# Omnisphere 2 - Boxed - FULL Fresh Install - <<PROBLEM SOLVED>>



## catsass (May 13, 2015)

It would appear that the boxed Omnisphere 2 Full Install (8 DVD's) has problems quite similar to the initial update fiasco that many of you endured.

Received Boxed Omisphere 2 (FULL - 8 DVD's) from Sweetwater this morning...HOORAY!
- Inserted Disc A
- Logged into my user account
- Entered my serial number
- Downloaded the Installers
- Ran the Step 1 Installer for Windows (Omnisphere 2 Installer.exe)
- Went through the prompts (where to install plugin / where to install Steam)
- Clicked "Install"
- I get a dialogue box which states, "Insert Spectrasonics Omnisphere then click OK. Press Cancel to terminate the entire installation process"
(Disc A is still in the drive)
- Click OK and the same dialogue box pops up...over and over.
- Insert/Reinsert Disc A a time or two
- Same message
When I click "Cancel" something small installs quickly and I am presented with, "Completing the Omnisphere Setup Wizard. Please run the data updater to complete the process"
Data updater says. "Unable to find Steam Folder"
Well, of course...nothing was installed.

My guess is the "Step 1 Installer" is the culprit.
I am so bummed. I really thought the full install would not have the issues that many of you who upgraded encountered.

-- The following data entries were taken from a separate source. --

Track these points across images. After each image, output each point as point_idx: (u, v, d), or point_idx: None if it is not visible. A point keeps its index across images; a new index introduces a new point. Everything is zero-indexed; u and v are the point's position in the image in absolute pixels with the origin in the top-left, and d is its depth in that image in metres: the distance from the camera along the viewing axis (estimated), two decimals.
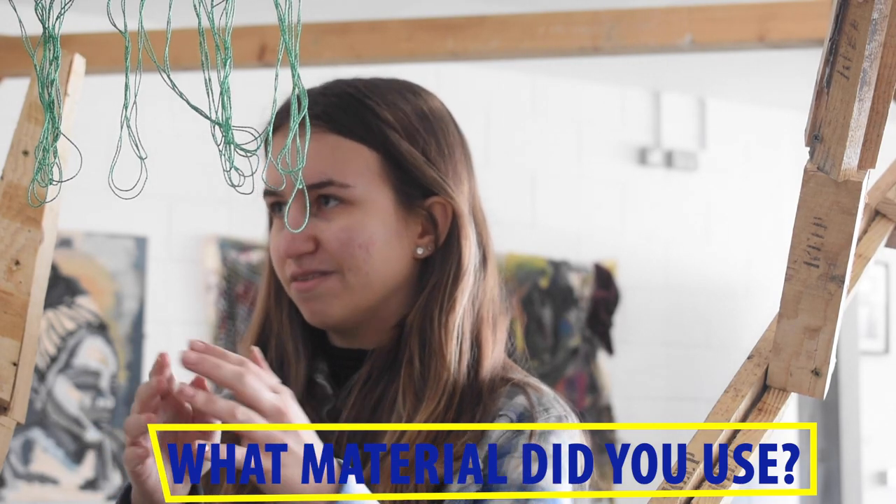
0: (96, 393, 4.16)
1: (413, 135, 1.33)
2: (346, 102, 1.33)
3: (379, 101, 1.34)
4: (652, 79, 5.03)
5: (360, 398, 1.31)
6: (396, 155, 1.32)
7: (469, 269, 1.33)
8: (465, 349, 1.31)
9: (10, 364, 1.12)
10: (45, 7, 0.76)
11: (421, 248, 1.34)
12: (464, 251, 1.33)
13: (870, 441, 5.43)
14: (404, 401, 1.28)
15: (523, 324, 4.82)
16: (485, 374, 1.31)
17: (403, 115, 1.34)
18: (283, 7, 0.73)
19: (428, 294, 1.32)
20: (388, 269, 1.32)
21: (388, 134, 1.32)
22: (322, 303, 1.31)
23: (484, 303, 1.34)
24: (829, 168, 0.85)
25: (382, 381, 1.31)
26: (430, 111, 1.37)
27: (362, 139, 1.32)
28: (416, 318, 1.31)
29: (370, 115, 1.32)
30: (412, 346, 1.30)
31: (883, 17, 0.78)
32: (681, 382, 5.10)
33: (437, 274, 1.33)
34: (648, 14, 2.35)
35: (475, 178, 1.40)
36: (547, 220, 4.92)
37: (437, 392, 1.27)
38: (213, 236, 4.34)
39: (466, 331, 1.32)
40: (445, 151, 1.36)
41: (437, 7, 3.64)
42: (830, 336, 0.93)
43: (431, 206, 1.34)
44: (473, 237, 1.35)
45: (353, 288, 1.31)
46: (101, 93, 2.53)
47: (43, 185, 0.82)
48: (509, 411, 1.28)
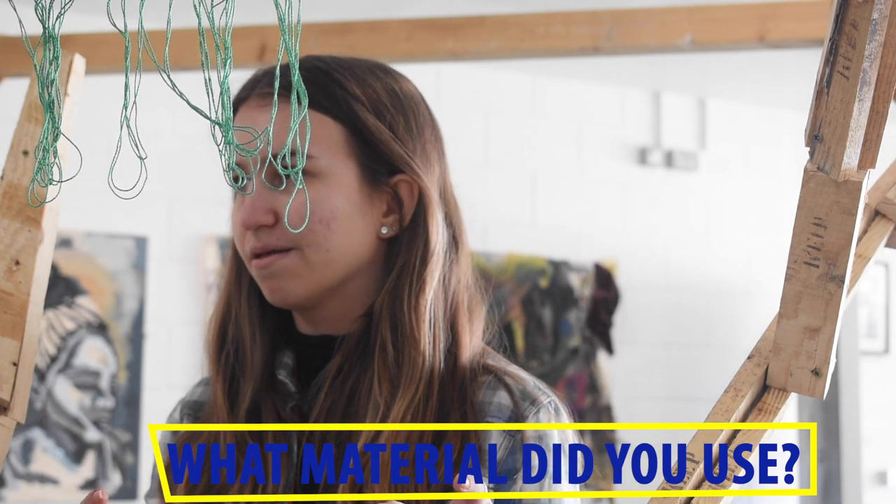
0: (96, 393, 4.16)
1: (381, 110, 1.31)
2: (313, 75, 1.30)
3: (347, 75, 1.31)
4: (652, 79, 5.03)
5: (334, 389, 1.28)
6: (362, 128, 1.29)
7: (437, 249, 1.30)
8: (438, 334, 1.28)
9: (10, 364, 1.12)
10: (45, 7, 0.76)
11: (385, 227, 1.31)
12: (430, 231, 1.30)
13: (870, 441, 5.43)
14: (380, 389, 1.25)
15: (523, 324, 4.81)
16: (464, 361, 1.28)
17: (372, 91, 1.31)
18: (283, 7, 0.73)
19: (396, 276, 1.29)
20: (351, 247, 1.28)
21: (355, 107, 1.29)
22: (282, 280, 1.28)
23: (458, 289, 1.32)
24: (829, 168, 0.85)
25: (355, 370, 1.28)
26: (401, 90, 1.34)
27: (328, 111, 1.29)
28: (385, 301, 1.28)
29: (337, 88, 1.30)
30: (383, 331, 1.27)
31: (883, 17, 0.78)
32: (681, 382, 5.10)
33: (403, 255, 1.29)
34: (648, 14, 2.35)
35: (447, 164, 1.37)
36: (547, 220, 4.92)
37: (414, 378, 1.24)
38: (213, 236, 4.34)
39: (439, 315, 1.29)
40: (414, 130, 1.32)
41: (437, 7, 3.65)
42: (830, 336, 0.93)
43: (397, 184, 1.31)
44: (441, 218, 1.32)
45: (314, 265, 1.27)
46: (101, 93, 2.53)
47: (43, 185, 0.82)
48: (497, 415, 1.25)
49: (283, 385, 1.31)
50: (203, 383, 1.41)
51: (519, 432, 1.25)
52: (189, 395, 1.42)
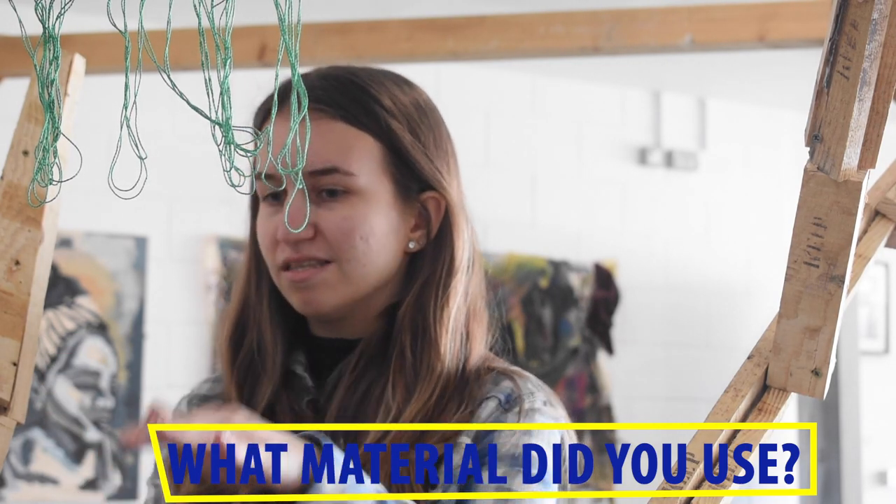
0: (96, 393, 4.16)
1: (414, 127, 1.33)
2: (348, 89, 1.31)
3: (381, 90, 1.32)
4: (652, 79, 5.03)
5: (348, 389, 1.30)
6: (399, 147, 1.31)
7: (462, 263, 1.33)
8: (459, 343, 1.31)
9: (10, 364, 1.12)
10: (45, 7, 0.76)
11: (413, 241, 1.33)
12: (456, 245, 1.33)
13: (870, 441, 5.43)
14: (394, 393, 1.27)
15: (523, 324, 4.81)
16: (472, 365, 1.31)
17: (403, 107, 1.33)
18: (283, 7, 0.73)
19: (420, 288, 1.31)
20: (384, 262, 1.31)
21: (393, 125, 1.31)
22: (316, 292, 1.30)
23: (476, 298, 1.34)
24: (829, 168, 0.85)
25: (370, 372, 1.30)
26: (426, 104, 1.36)
27: (367, 128, 1.30)
28: (409, 311, 1.30)
29: (375, 104, 1.31)
30: (403, 338, 1.29)
31: (883, 17, 0.78)
32: (681, 382, 5.10)
33: (428, 267, 1.32)
34: (648, 14, 2.35)
35: (460, 175, 1.39)
36: (547, 220, 4.92)
37: (430, 384, 1.27)
38: (213, 236, 4.34)
39: (460, 324, 1.31)
40: (442, 146, 1.35)
41: (437, 7, 3.64)
42: (830, 336, 0.93)
43: (426, 200, 1.33)
44: (467, 233, 1.35)
45: (350, 279, 1.29)
46: (101, 93, 2.53)
47: (43, 185, 0.82)
48: (497, 393, 1.28)
49: (300, 380, 1.33)
50: (211, 380, 1.42)
51: (515, 408, 1.26)
52: (196, 390, 1.44)
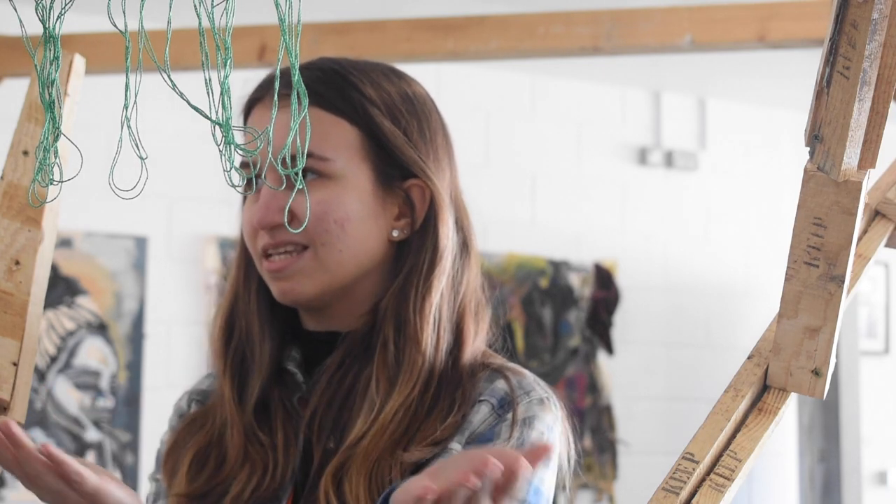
0: (96, 393, 4.16)
1: (396, 114, 1.32)
2: (329, 77, 1.31)
3: (363, 78, 1.32)
4: (652, 79, 5.03)
5: (333, 383, 1.29)
6: (378, 133, 1.31)
7: (446, 254, 1.31)
8: (442, 335, 1.29)
9: (10, 364, 1.12)
10: (46, 7, 0.76)
11: (396, 230, 1.32)
12: (441, 236, 1.31)
13: (870, 441, 5.43)
14: (377, 386, 1.26)
15: (523, 324, 4.82)
16: (465, 361, 1.30)
17: (387, 95, 1.32)
18: (283, 7, 0.73)
19: (404, 278, 1.30)
20: (362, 249, 1.30)
21: (371, 111, 1.31)
22: (293, 281, 1.29)
23: (467, 292, 1.33)
24: (829, 168, 0.85)
25: (355, 365, 1.30)
26: (414, 94, 1.35)
27: (344, 114, 1.30)
28: (391, 301, 1.30)
29: (353, 91, 1.31)
30: (386, 330, 1.29)
31: (883, 17, 0.78)
32: (681, 382, 5.10)
33: (412, 258, 1.31)
34: (648, 14, 2.35)
35: (456, 168, 1.38)
36: (547, 220, 4.92)
37: (412, 378, 1.26)
38: (213, 236, 4.34)
39: (444, 317, 1.30)
40: (427, 135, 1.34)
41: (437, 7, 3.64)
42: (830, 336, 0.94)
43: (410, 188, 1.32)
44: (451, 223, 1.33)
45: (327, 265, 1.29)
46: (101, 93, 2.53)
47: (43, 185, 0.82)
48: (490, 396, 1.26)
49: (291, 376, 1.33)
50: (210, 376, 1.43)
51: (508, 415, 1.25)
52: (197, 385, 1.44)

Called Tech Support - Told via a voice message to email them, as phone support is backed up for days...

emailed Support....

And now I wait.

Any suggestions GREATLY appreciated...


----------



## Guy Rowland (May 13, 2015)

Might be quickest to tweet @spectrasonics, they seem pretty quick to respond on Twitter.


----------



## Dryden.Chambers (May 13, 2015)

*Re: Omnisphere 2 - Boxed - FULL Fresh Install - Same Problems*

email support is running a little high for them right now, about 48 hours this week. Hang in there.


----------



## catsass (May 13, 2015)

*Re: Omnisphere 2 - Boxed - FULL Fresh Install - Same Problems*



Guy Rowland @ Wed May 13 said:


> Might be quickest to tweet @spectrasonics, they seem pretty quick to respond on Twitter.


Ah, thank you sir.
Now I just need a Twitter account...hahaha.

Dryden, 
Thanks for the info. I'm hangin'!


----------



## John Smith (Jan 19, 2016)

I have literally the same issue. This discussion says "problem resolve," but what did you do to resolve it? Or where is the root of the problem? Thank you in advance!


----------



## ArtTurnerMusic (Jan 19, 2016)

My solution was to pay for the download and throw the DVDs in the drawer. Would be nice if they would join us in the 21st century and ship on a USB.


----------



## catsass (Jan 20, 2016)

Are you on a Windows machine? I am.

My DVD drive was recognizing the disc as CDFS instead of UDF, thus truncating the DVD name to 16 characters.
Instead of 'Spectrasonics Omnisphere', it was 'Spectrasonics Om'..,
I deleted the drive in device manager, rebooted and let windows re-install. My problem was solved.

I hope this helps.

I had to think about this for a few, since it occurred 8 months ago. Usually, my memory for these types of things only goes back 6 months or so without a formal request for archived information - and the paperwork for that is a real bitch.


----------



## John Smith (Jan 20, 2016)

Thank you, I'll check that out


----------